▸ **EXERCISE AIM**: Format the lines below as a two-column CSV with the headers rank and name, one row per line, with each field in double quotes and any line breaks turned into spaces. Begin at the line that has "phylum: Chordata" and stop after the line that has "common name: Zitting cisticola".

========================================

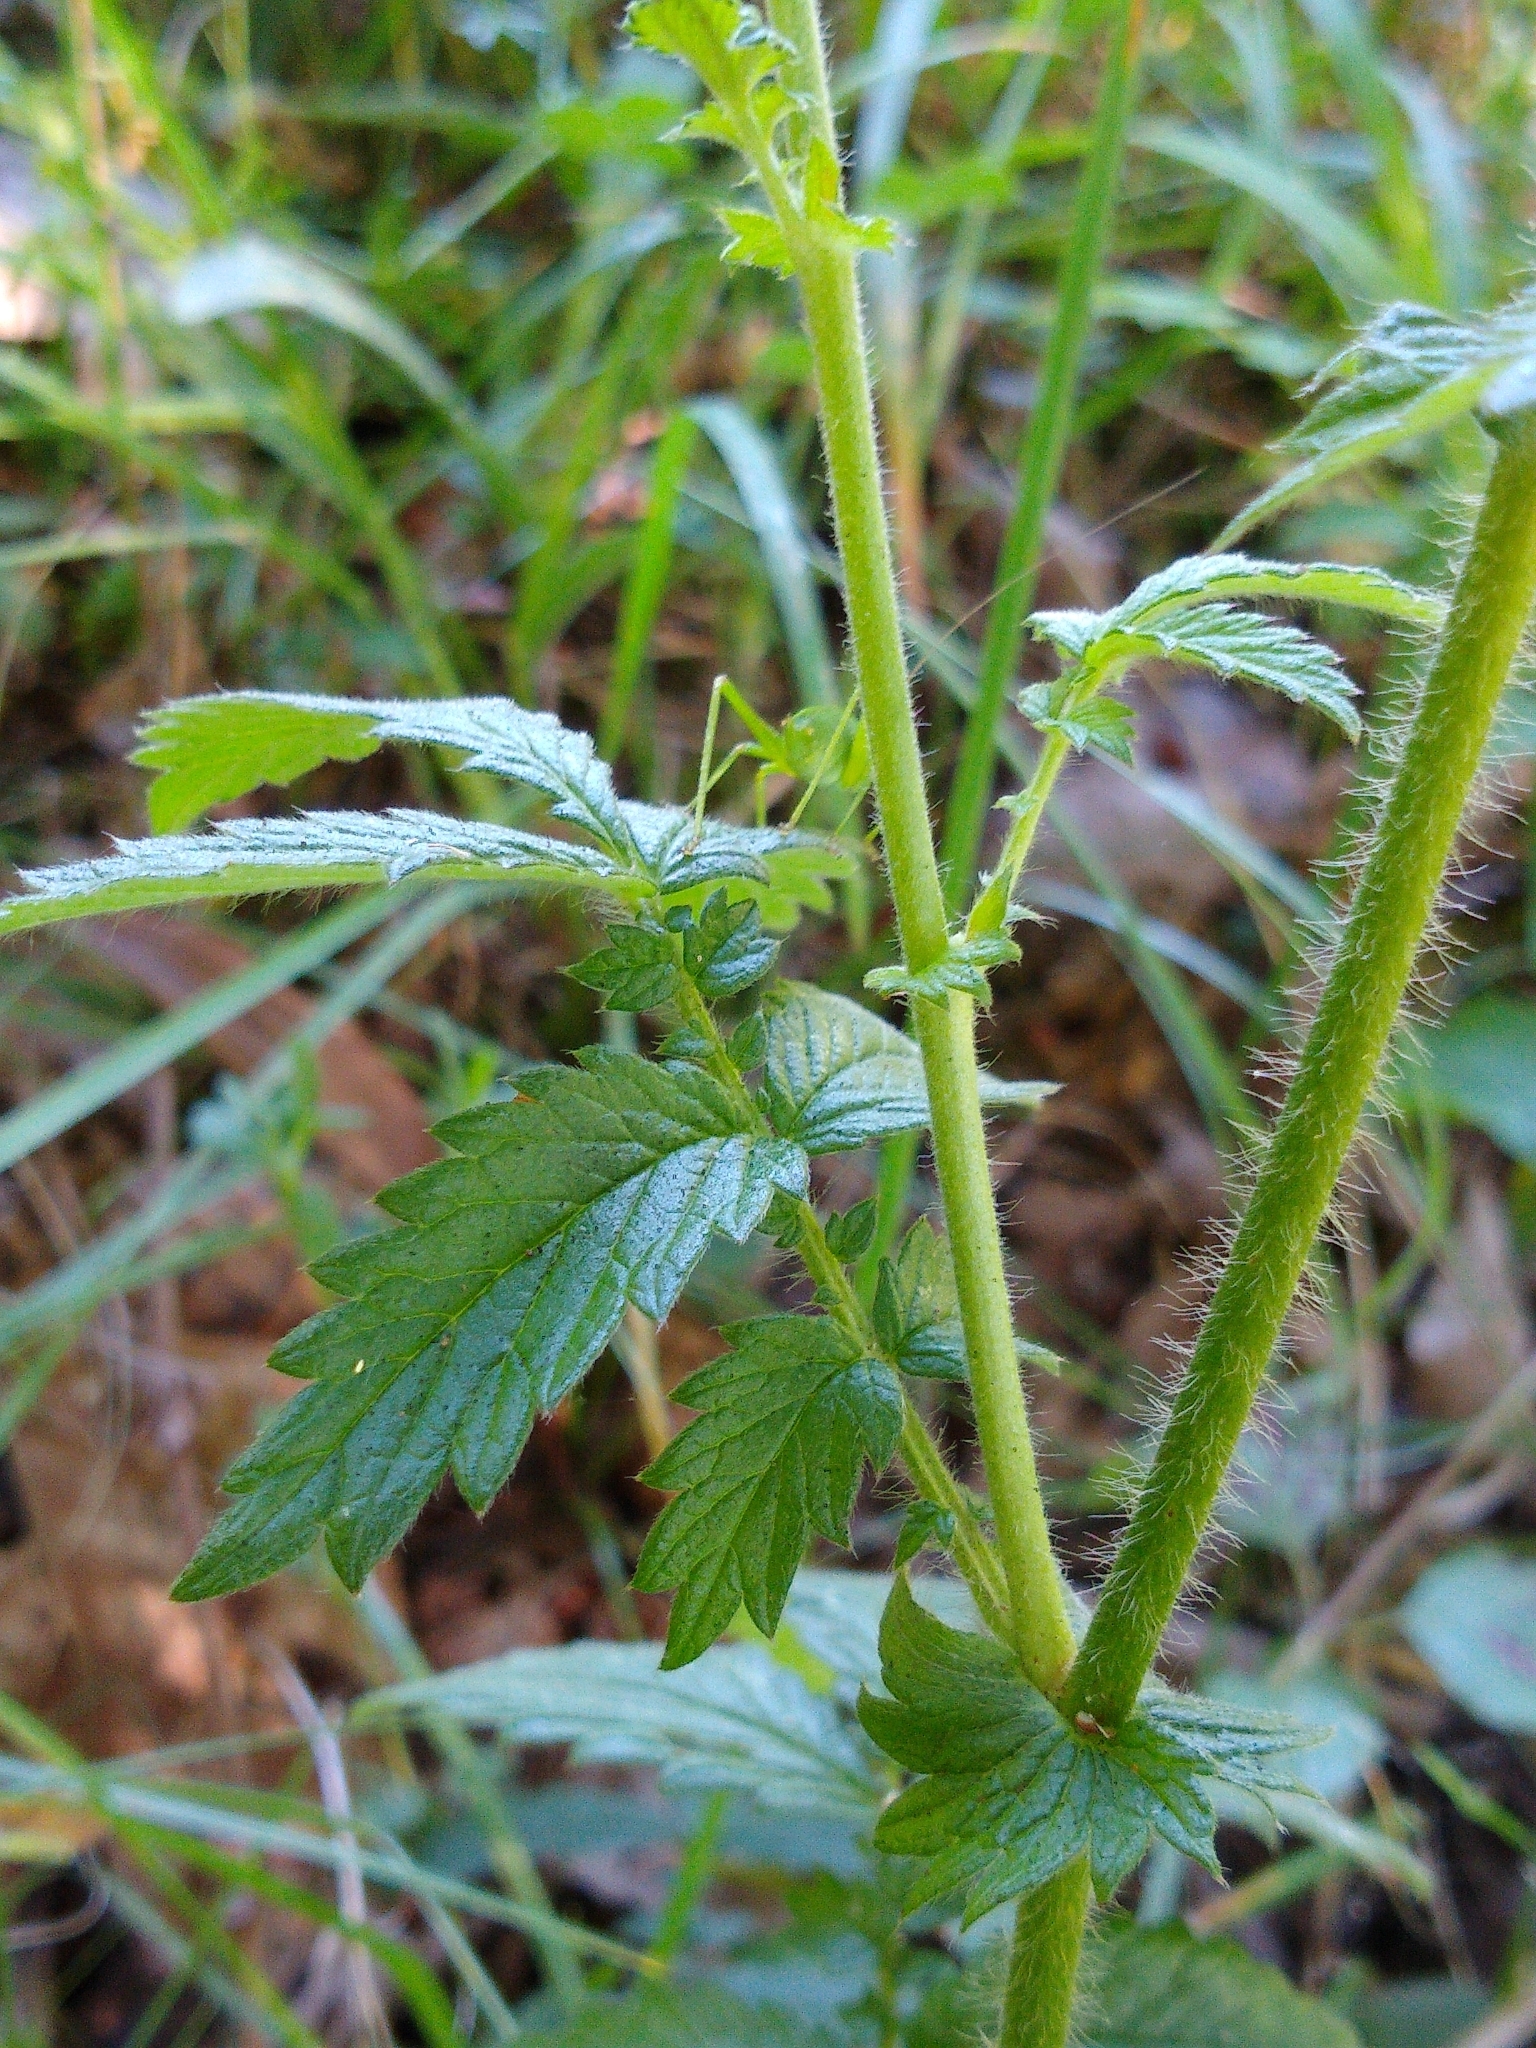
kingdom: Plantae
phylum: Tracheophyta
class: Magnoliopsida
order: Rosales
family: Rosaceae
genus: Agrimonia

========================================

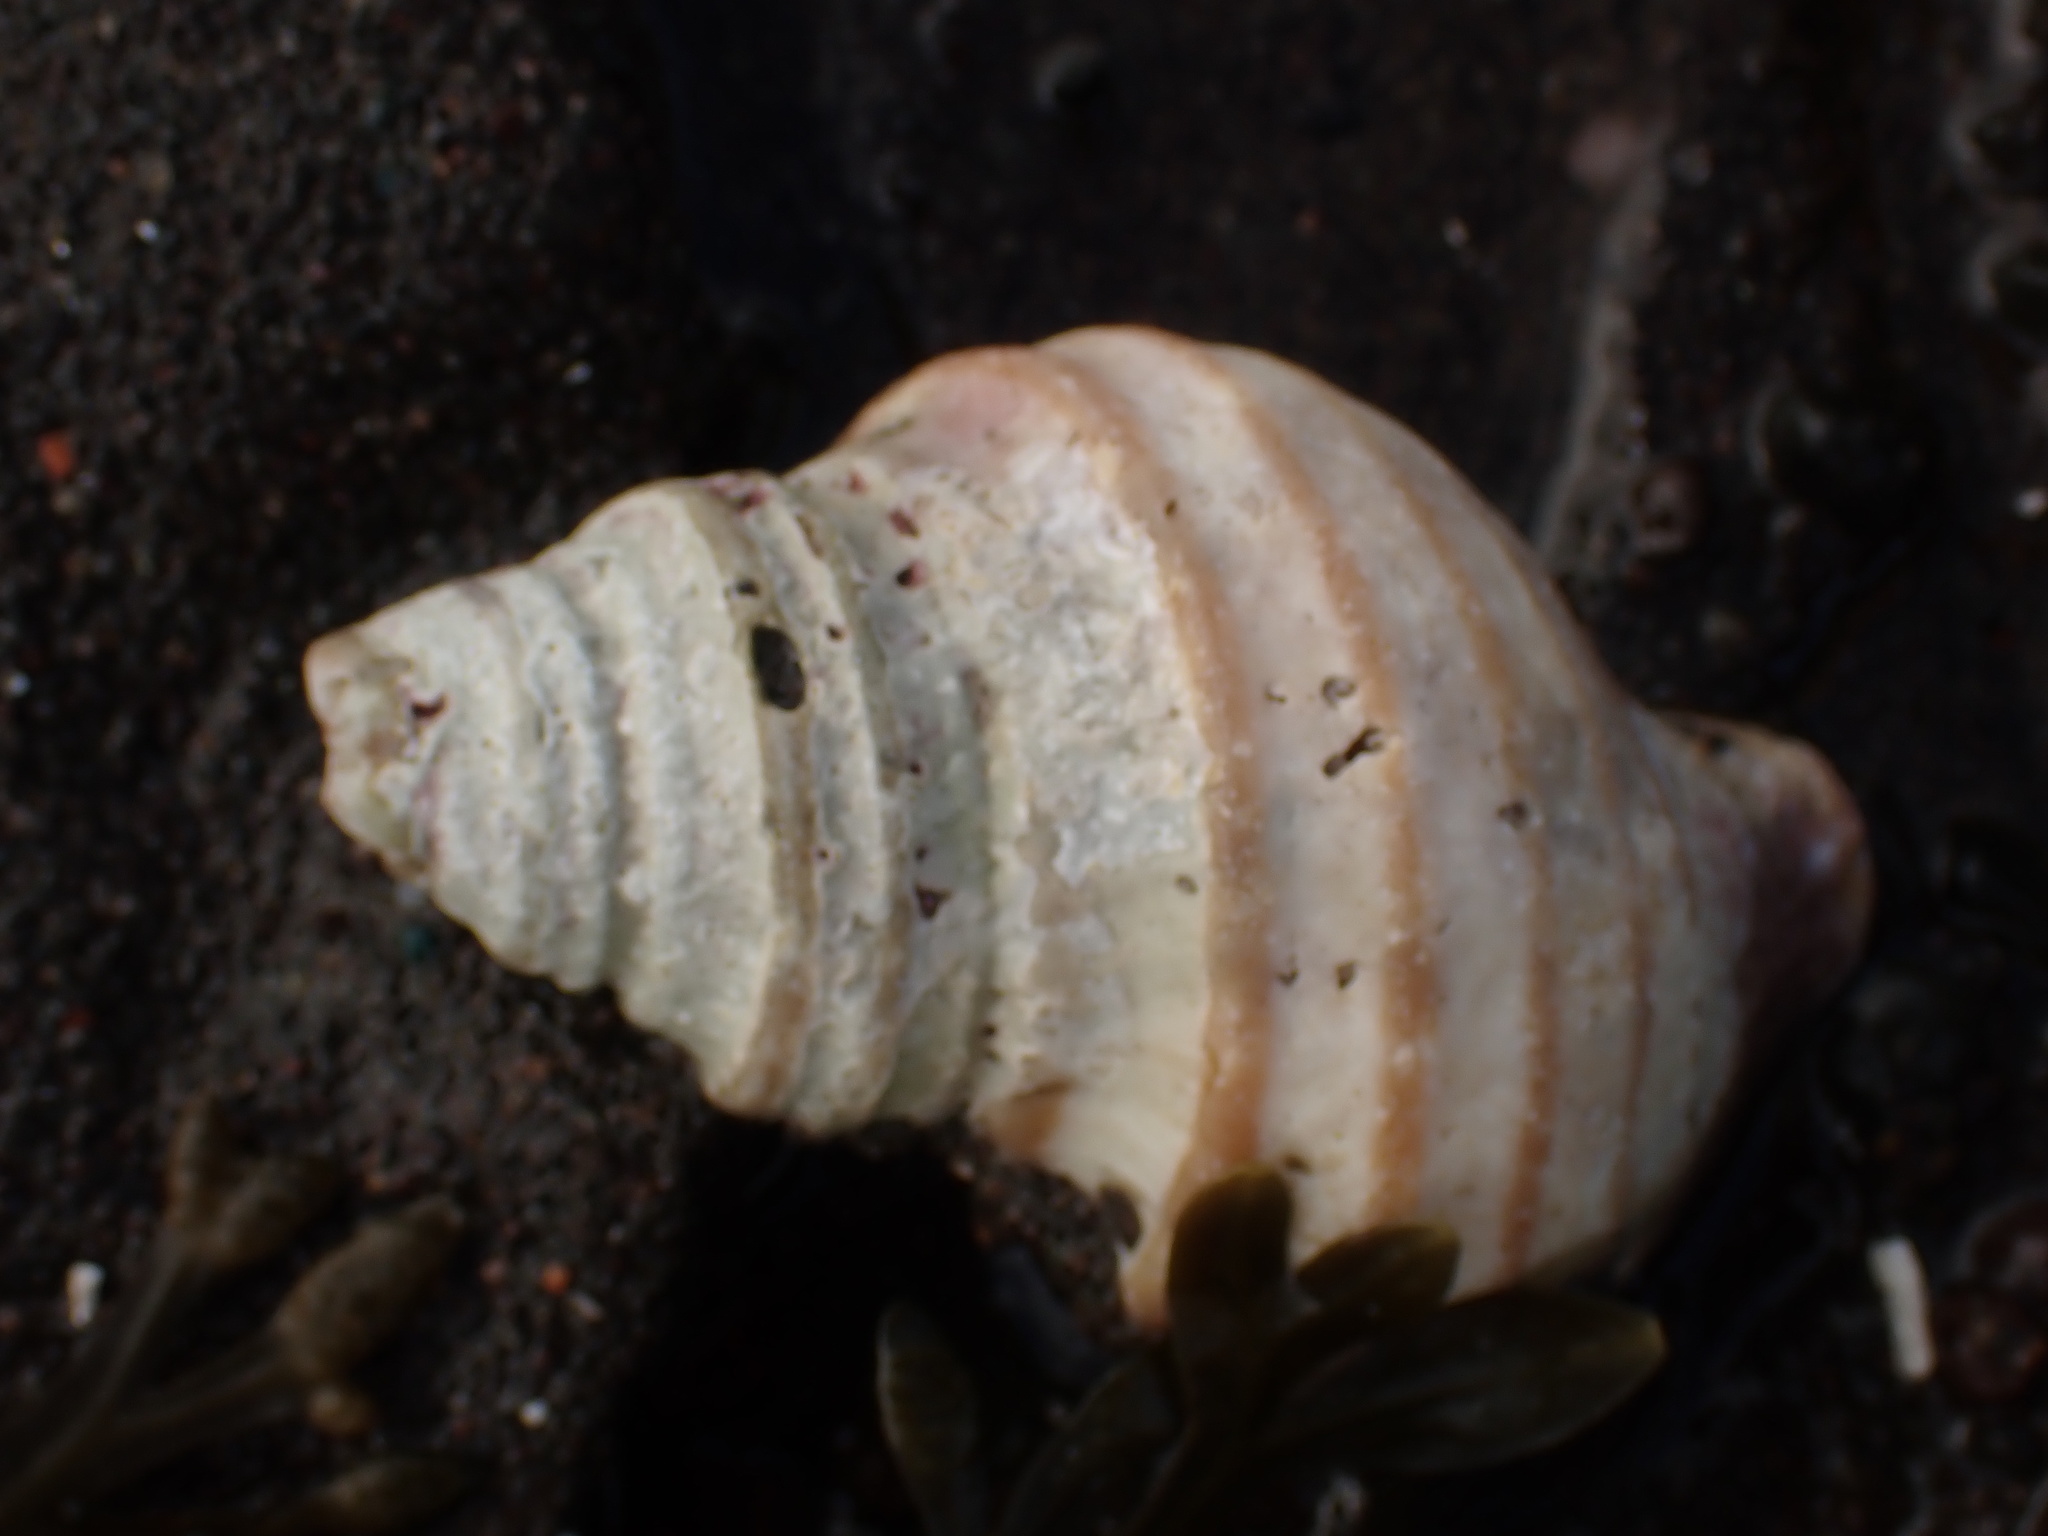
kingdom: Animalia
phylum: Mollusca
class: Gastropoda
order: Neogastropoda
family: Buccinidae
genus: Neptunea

========================================

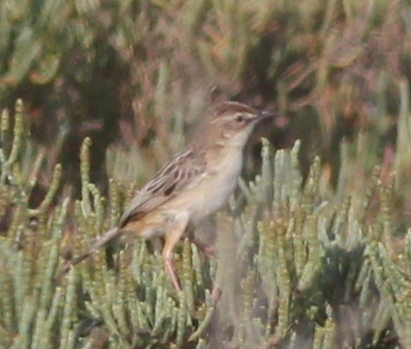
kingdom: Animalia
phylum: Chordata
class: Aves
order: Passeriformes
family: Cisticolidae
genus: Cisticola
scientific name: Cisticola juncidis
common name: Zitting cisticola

========================================

▸ **FULL SOLUTION**:
rank,name
"phylum:","Chordata"
"class:","Aves"
"order:","Passeriformes"
"family:","Cisticolidae"
"genus:","Cisticola"
"scientific name:","Cisticola juncidis"
"common name:","Zitting cisticola"